> DIRECTIONS FOR THIS TASK
Turn every line from the beginning of the data through the line containing "Mr. Satish Patel", inclusive, into a numbered list, skipping any blank lines.

Extracted page text data
+--
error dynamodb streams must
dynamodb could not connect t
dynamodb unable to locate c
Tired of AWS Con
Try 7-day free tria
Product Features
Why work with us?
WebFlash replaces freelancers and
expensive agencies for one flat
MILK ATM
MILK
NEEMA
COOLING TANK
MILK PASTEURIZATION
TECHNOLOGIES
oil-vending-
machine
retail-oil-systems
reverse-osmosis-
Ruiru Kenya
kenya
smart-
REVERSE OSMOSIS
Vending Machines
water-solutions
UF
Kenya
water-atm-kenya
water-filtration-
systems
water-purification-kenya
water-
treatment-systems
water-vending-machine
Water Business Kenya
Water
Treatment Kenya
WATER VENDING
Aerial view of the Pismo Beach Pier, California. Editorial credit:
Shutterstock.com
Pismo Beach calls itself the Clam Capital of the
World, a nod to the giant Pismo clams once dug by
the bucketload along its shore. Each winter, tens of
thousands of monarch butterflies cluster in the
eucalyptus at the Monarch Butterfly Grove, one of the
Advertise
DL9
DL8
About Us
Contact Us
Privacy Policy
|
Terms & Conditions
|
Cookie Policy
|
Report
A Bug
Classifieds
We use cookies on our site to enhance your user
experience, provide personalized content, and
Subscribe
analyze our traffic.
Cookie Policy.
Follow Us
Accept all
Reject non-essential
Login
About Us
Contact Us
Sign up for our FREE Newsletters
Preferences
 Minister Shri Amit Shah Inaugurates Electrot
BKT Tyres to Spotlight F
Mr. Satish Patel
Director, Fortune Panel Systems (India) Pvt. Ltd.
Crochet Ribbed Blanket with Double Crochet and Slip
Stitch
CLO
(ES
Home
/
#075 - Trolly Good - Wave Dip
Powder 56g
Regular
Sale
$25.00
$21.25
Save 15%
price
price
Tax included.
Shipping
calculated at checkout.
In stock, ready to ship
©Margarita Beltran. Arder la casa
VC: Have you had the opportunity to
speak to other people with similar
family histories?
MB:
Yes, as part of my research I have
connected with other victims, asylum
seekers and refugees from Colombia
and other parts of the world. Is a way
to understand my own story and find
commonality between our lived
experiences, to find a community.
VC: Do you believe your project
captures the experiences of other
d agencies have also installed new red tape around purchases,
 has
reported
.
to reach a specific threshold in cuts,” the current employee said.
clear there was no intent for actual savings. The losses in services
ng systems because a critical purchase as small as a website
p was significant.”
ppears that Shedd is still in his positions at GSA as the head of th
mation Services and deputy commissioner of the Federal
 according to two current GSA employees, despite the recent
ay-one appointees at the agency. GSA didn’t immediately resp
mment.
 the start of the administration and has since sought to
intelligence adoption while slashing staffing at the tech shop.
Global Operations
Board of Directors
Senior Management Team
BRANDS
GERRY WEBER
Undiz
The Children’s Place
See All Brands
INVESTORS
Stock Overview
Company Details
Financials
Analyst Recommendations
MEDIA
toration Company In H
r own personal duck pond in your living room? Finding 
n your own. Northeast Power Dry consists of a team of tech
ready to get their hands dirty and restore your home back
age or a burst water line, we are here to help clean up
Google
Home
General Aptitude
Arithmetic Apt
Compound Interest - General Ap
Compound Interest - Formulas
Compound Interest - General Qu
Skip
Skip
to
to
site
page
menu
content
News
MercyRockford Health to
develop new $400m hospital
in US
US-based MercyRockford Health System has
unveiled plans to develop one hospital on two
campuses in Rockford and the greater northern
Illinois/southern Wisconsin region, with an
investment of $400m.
+--
> TASK ANSWER
1. error dynamodb streams must
2. dynamodb could not connect t
3. dynamodb unable to locate c
4. Tired of AWS Con
5. Try 7-day free tria
6. Product Features
7. Why work with us?
8. WebFlash replaces freelancers and
9. expensive agencies for one flat
10. MILK ATM
11. MILK
12. NEEMA
13. COOLING TANK
14. MILK PASTEURIZATION
15. TECHNOLOGIES
16. oil-vending-
17. machine
18. retail-oil-systems
19. reverse-osmosis-
20. Ruiru Kenya
21. kenya
22. smart-
23. REVERSE OSMOSIS
24. Vending Machines
25. water-solutions
26. UF
27. Kenya
28. water-atm-kenya
29. water-filtration-
30. systems
31. water-purification-kenya
32. water-
33. treatment-systems
34. water-vending-machine
35. Water Business Kenya
36. Water
37. Treatment Kenya
38. WATER VENDING
39. Aerial view of the Pismo Beach Pier, California. Editorial credit:
40. Shutterstock.com
41. Pismo Beach calls itself the Clam Capital of the
42. World, a nod to the giant Pismo clams once dug by
43. the bucketload along its shore. Each winter, tens of
44. thousands of monarch butterflies cluster in the
45. eucalyptus at the Monarch Butterfly Grove, one of the
46. Advertise
47. DL9
48. DL8
49. About Us
50. Contact Us
51. Privacy Policy
52. |
53. Terms & Conditions
54. |
55. Cookie Policy
56. |
57. Report
58. A Bug
59. Classifieds
60. We use cookies on our site to enhance your user
61. experience, provide personalized content, and
62. Subscribe
63. analyze our traffic.
64. Cookie Policy.
65. Follow Us
66. Accept all
67. Reject non-essential
68. Login
69. About Us
70. Contact Us
71. Sign up for our FREE Newsletters
72. Preferences
73.  Minister Shri Amit Shah Inaugurates Electrot
74. BKT Tyres to Spotlight F
75. Mr. Satish Patel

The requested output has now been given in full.